The Greek myth featuring the love story about Orpheus and Euridice has captured the attention of music and movie makers. In 1956, the Brazilian play, Orfeu da Conceicão hit the stages and the sound track, record players. In 1959, French filmmaker Marcel Camus released the Academy Awards-winner Black Orpheus. And the Brazilians hadn’t their last word. Brazilian director Carlos Diegues brought us Orfeu in 1999 (which I have seen). And this month, Brazilian bassist Nilson Mattas pays homage to the legend-love story with his CD Black Orpheus.

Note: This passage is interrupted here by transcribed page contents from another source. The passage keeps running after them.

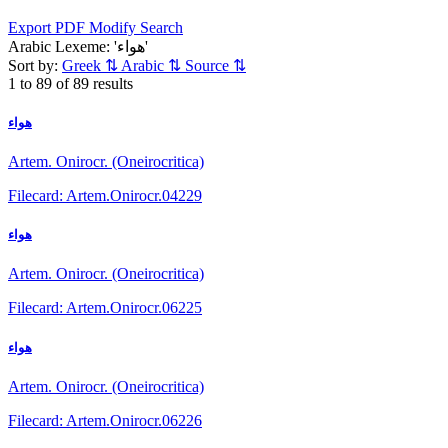
Export PDF
Modify Search
Arabic Lexeme: 'هواء'
Sort by:
Greek
⇅
Arabic
⇅
Source
⇅
1 to 89 of 89 results
هواء
Artem. Onirocr. (Oneirocritica)
Filecard: Artem.Onirocr.04229
هواء
Artem. Onirocr. (Oneirocritica)
Filecard: Artem.Onirocr.06225
هواء
Artem. Onirocr. (Oneirocritica)
Filecard: Artem.Onirocr.06226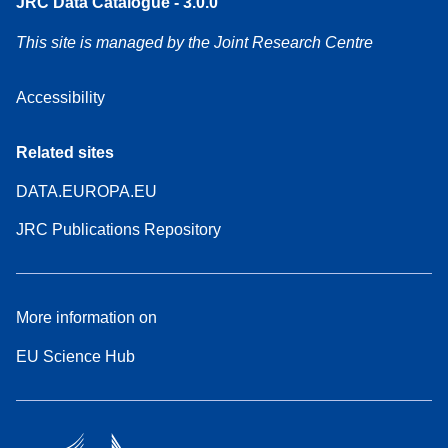
JRC Data Catalogue - 3.0.0
This site is managed by the Joint Research Centre
Accessibility
Related sites
DATA.EUROPA.EU
JRC Publications Repository
More information on
EU Science Hub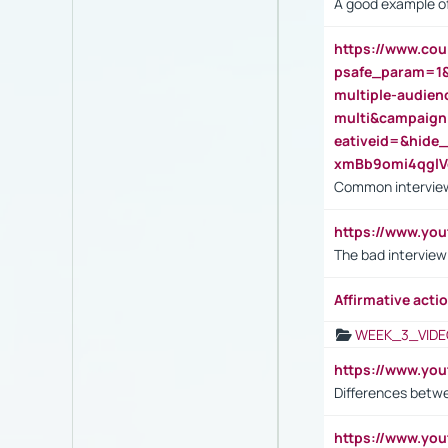
A good example of
https://www.cou
psafe_param=1
multiple-audien
multi&campaig
eativeid=&hid
xmBb9omi4qgl
Common interview
https://www.yo
The bad interview
Affirmative actio
WEEK_3_VIDE
https://www.yo
Differences betw
https://www.y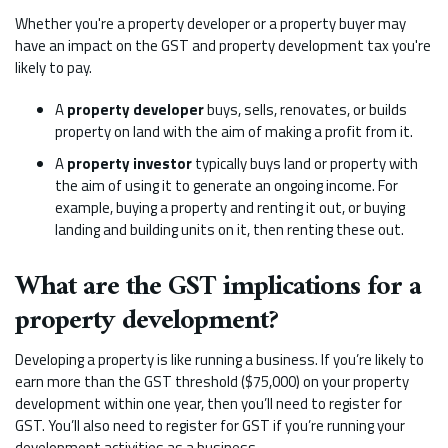
Whether you're a property developer or a property buyer may
have an impact on the GST and property development tax you're
likely to pay.
A
property developer
buys, sells, renovates, or builds
property on land with the aim of making a profit from it.
A
property investor
typically buys land or property with
the aim of using it to generate an ongoing income. For
example, buying a property and renting it out, or buying
landing and building units on it, then renting these out.
What are the GST implications for a
property development?
Developing a property is like running a business. If you’re likely to
earn more than the GST threshold ($75,000) on your property
development within one year, then you’ll need to register for
GST. You’ll also need to register for GST if you’re running your
development activities as a business.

Featuring 16 musicians performing both original songs, and Antonio Carlos Jobim, Luiz Bonfá and Vinícius de Moraes’ samba and bossa nova classics (from the Brazilian play and French movie) and it feels like Brazilian carnival has marched into my apartment. Equal parts romantic, and effervescent, Black Orpheus feels like a spot of sunshine. The overall sound feels warm, with tender piano conversing with trumpet, flute, clarinet, double bass, jazz drums, and Brazilian percussion. Leny Andrade’s soulful vocals on Felicidade portray the aches of romantic love. Manhã Carnival moves to a Brazilian jazz groove whereas the short percussion interlude, Batucada calls to the feet and hips to dance and to celebrate life. Too bad the interlude lasts only 37 seconds! Gretchen Parlato sings in a voice that burns with passion and longing on Eu E O Meu Amor/Lamento No Morro and Valsa De Eurídice.
The entire album comes off as seamless while paying tribute to a famous love story that promises to get under every listener’s skin. This story of redemption, loss, and romantic love no doubt will end up on future canvases, movie screens and music devices. But for now, enjoy this carnival of Greek legends and Brazilian music makers in your home. And don't be surprised if you visit the movie classics too.